When `--endpoint-type chat` is used, MMLU few-shot examples are structured as separate user/assistant message turns (matching lighteval's `PromptManager._prepare_chat_template()`). The `completions` endpoint sends the entire prompt as a single text block.

**Temperature:** Must be explicitly set to `0` via `--extra-inputs '{"temperature": 0}'` for deterministic (greedy) decoding. Most LLM servers default to `temperature=1.0` when not specified, which introduces random sampling and causes run-to-run variance. lighteval defaults to `temperature=0` internally.

**Stop sequence:** Use `--extra-inputs '{"stop": ["\n"]}'` to match lighteval's MMLU behavior (stop at first newline). Can be combined with temperature: `--extra-inputs '{"temperature": 0, "stop": ["\n"]}'`.

**Concurrency:** Higher concurrency is faster. `--concurrency 10` or above is recommended.

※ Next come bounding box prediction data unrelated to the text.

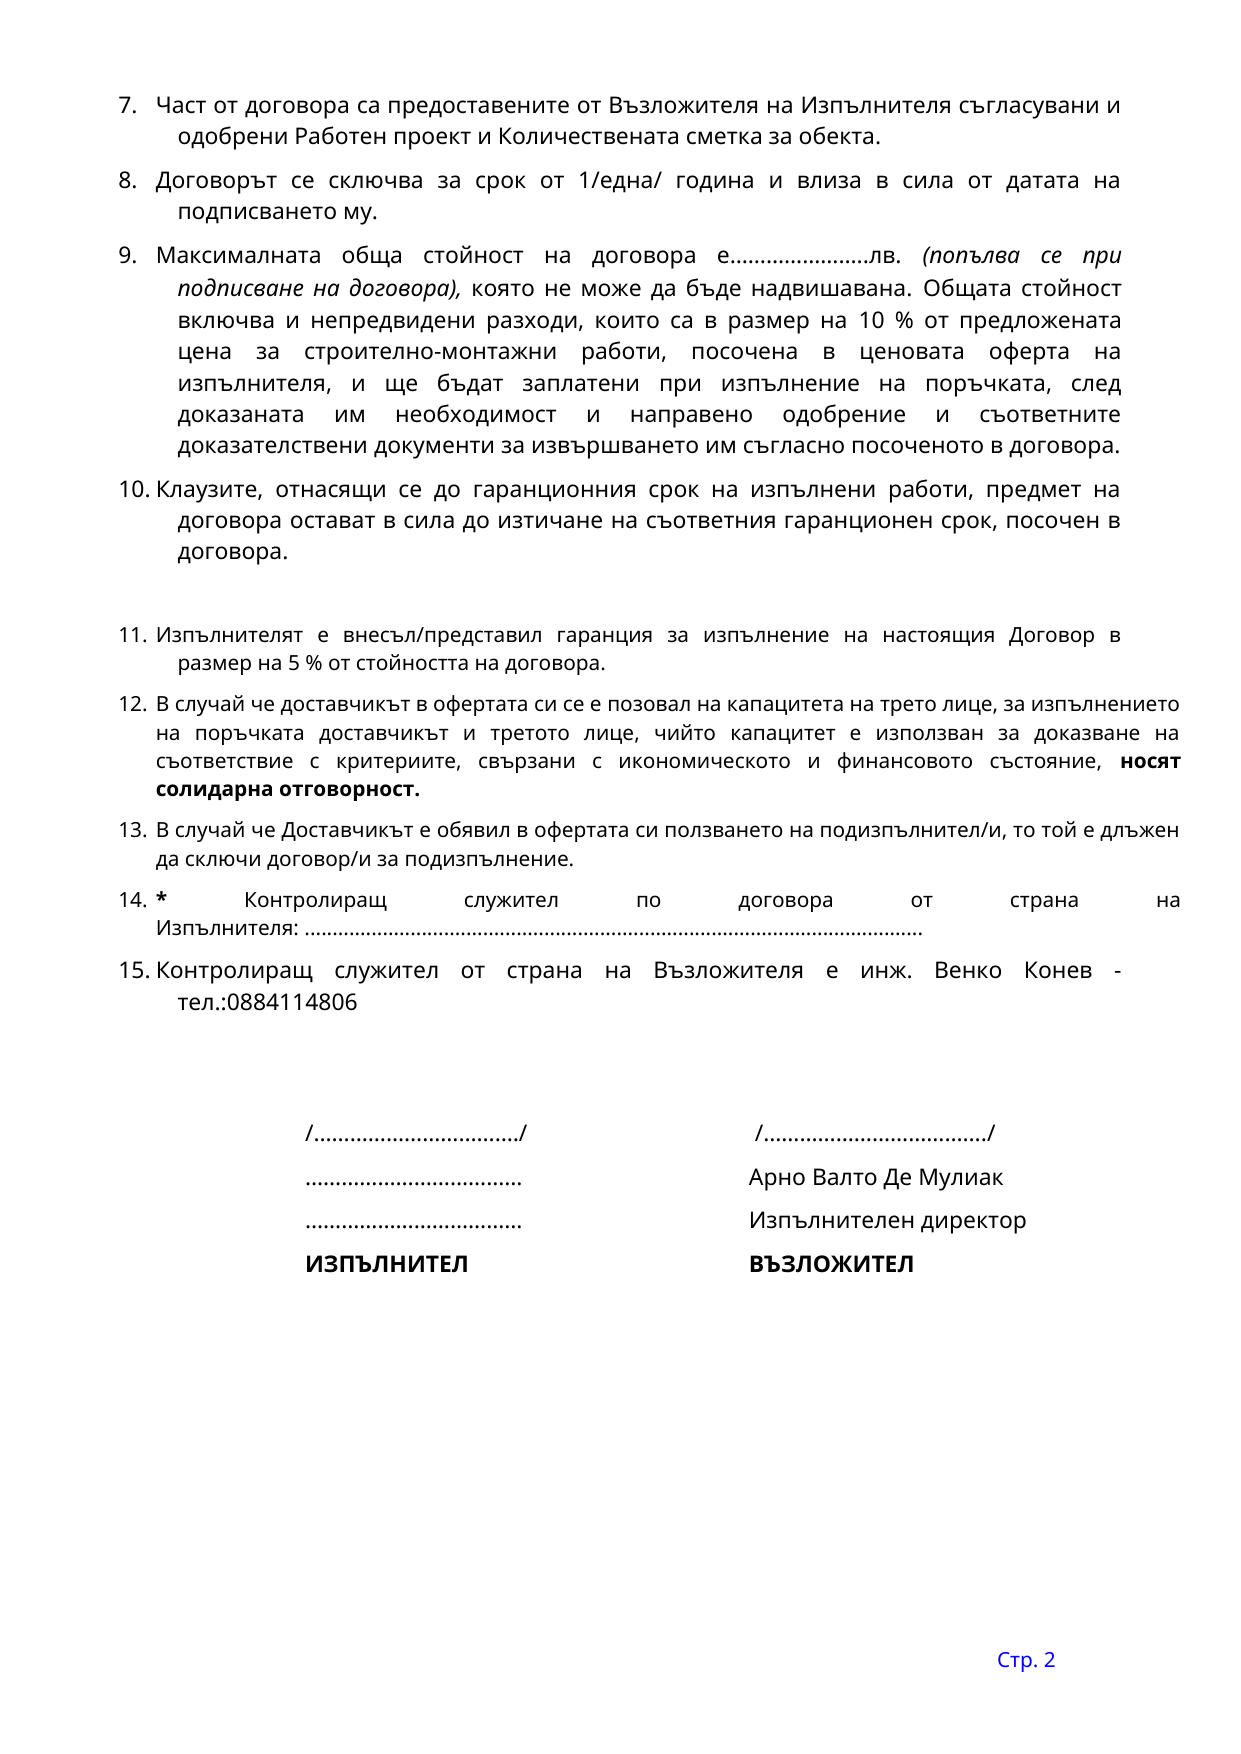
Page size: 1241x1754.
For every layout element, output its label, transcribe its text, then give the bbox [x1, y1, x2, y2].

list Договорът се сключва за срок от 1/една/ година и влиза в сила от датата на подписването му. [118, 164, 1122, 226]
list Контролиращ служител от страна на Възложителя е инж. Венко Конев - тел.:0884114806 [118, 954, 1122, 1017]
list В случай че Доставчикът е обявил в офертата си ползването на подизпълнител/и, то той е длъжен да сключи договор/и за подизпълнение. [118, 816, 1181, 872]
list Клаузите, отнасящи се до гаранционния срок на изпълнени работи, предмет на договора остават в сила до изтичане на съответния гаранционен срок, посочен в договора. [118, 473, 1122, 566]
list Максималната обща стойност на договора е…………………..лв. (попълва се при подписване на договора), която не може да бъде надвишавана. Общата стойност включва и непредвидени разходи, които са в размер на 10 % от предложената цена за строително-монтажни работи, посочена в ценовата оферта на изпълнителя, и ще бъдат заплатени при изпълнение на поръчката, след доказаната им необходимост и направено одобрение и съответните доказателствени документи за извършването им съгласно посоченото в договора. [118, 239, 1122, 460]
table_header /………………………………./ Арно Валто Де Мулиак Изпълнителен директор ВЪЗЛОЖИТЕЛ [738, 1104, 1181, 1279]
list Изпълнителят е внесъл/представил гаранция за изпълнение на настоящия Договор в размер на 5 % от стойността на договора. [118, 620, 1122, 677]
table_header /……………………………./ ……………………………… ……………………………… ИЗПЪЛНИТЕЛ [294, 1104, 737, 1279]
list В случай че доставчикът в офертата си се е позовал на капацитета на трето лице, за изпълнението на поръчката доставчикът и третото лице, чийто капацитет е използван за доказване на съответствие с критериите, свързани с икономическото и финансовото състояние, носят солидарна отговорност. [118, 689, 1181, 803]
list * Контролиращ служител по договора от страна на Изпълнителя: ............................................................................................................... [118, 885, 1181, 942]
list Част от договора са предоставените от Възложителя на Изпълнителя съгласувани и одобрени Работен проект и Количествената сметка за обекта. [118, 89, 1122, 151]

Minor run-to-run variance (~0.2% macro) is expected due to GPU floating-point non-determinism; this is independent of concurrency level.

**num-requests:** Set to at least the total number of benchmark problems (MMLU: 14,042 across 57 subjects).

## Examples

```bash
# Single subject, quick test
aiperf profile my-model --url http://localhost:8000 \
  --endpoint-type chat \
  --accuracy-benchmark mmlu \
  --accuracy-n-shots 5 \
  --accuracy-tasks abstract_algebra \
  --num-requests 100 \
  --concurrency 10 \
  --extra-inputs '{"temperature": 0, "stop": ["\n"]}'

# Full MMLU (57 subjects, 14042 problems)
aiperf profile my-model --url http://localhost:8000 \
  --endpoint-type chat \
  --accuracy-benchmark mmlu \
  --accuracy-n-shots 5 \
  --num-requests 15000 \
  --concurrency 50 \
  --extra-inputs '{"temperature": 0, "stop": ["\n"]}'

# Completions endpoint (traditional flat-text format)
aiperf profile my-model --url http://localhost:8000 \
  --endpoint-type completions \
  --accuracy-benchmark mmlu \
  --accuracy-n-shots 5 \
  --num-requests 15000 \
  --concurrency 50 \
  --extra-inputs '{"temperature": 0, "stop": ["\n"]}'
```

## Output

Accuracy results are displayed in the console and exported to CSV:

```text
                  Accuracy Benchmark Results
┏━━━━━━━━━━━━━━━━━━━━━━━━━┳━━━━━━━━━┳━━━━━━━┳━━━━━━━━━━┓
┃ Task                    ┃ Correct ┃ Total ┃ Accuracy ┃
┡━━━━━━━━━━━━━━━━━━━━━━━━━╇━━━━━━━━━╇━━━━━━━╇━━━━━━━━━━┩
│ abstract_algebra        │      35 │   100 │   35.00% │
│ ...                     │     ... │   ... │      ... │
│ OVERALL                 │    8368 │ 14042 │   59.59% │
└─────────────────────────┴─────────┴───────┴──────────┘
```

CSV file: `<artifact_dir>/accuracy_results.csv`

## Architecture

```text
AccuracyDatasetLoader          → Conversation/Turn objects (dataset pipeline)
AccuracyRecordProcessor        → grades each response (record pipeline)
AccuracyResultsProcessor       → aggregates per-task accuracy (results pipeline)
AccuracyConsoleExporter         → Rich table output
AccuracyDataExporter            → CSV export
```

All components self-disable when `--accuracy-benchmark` is not set.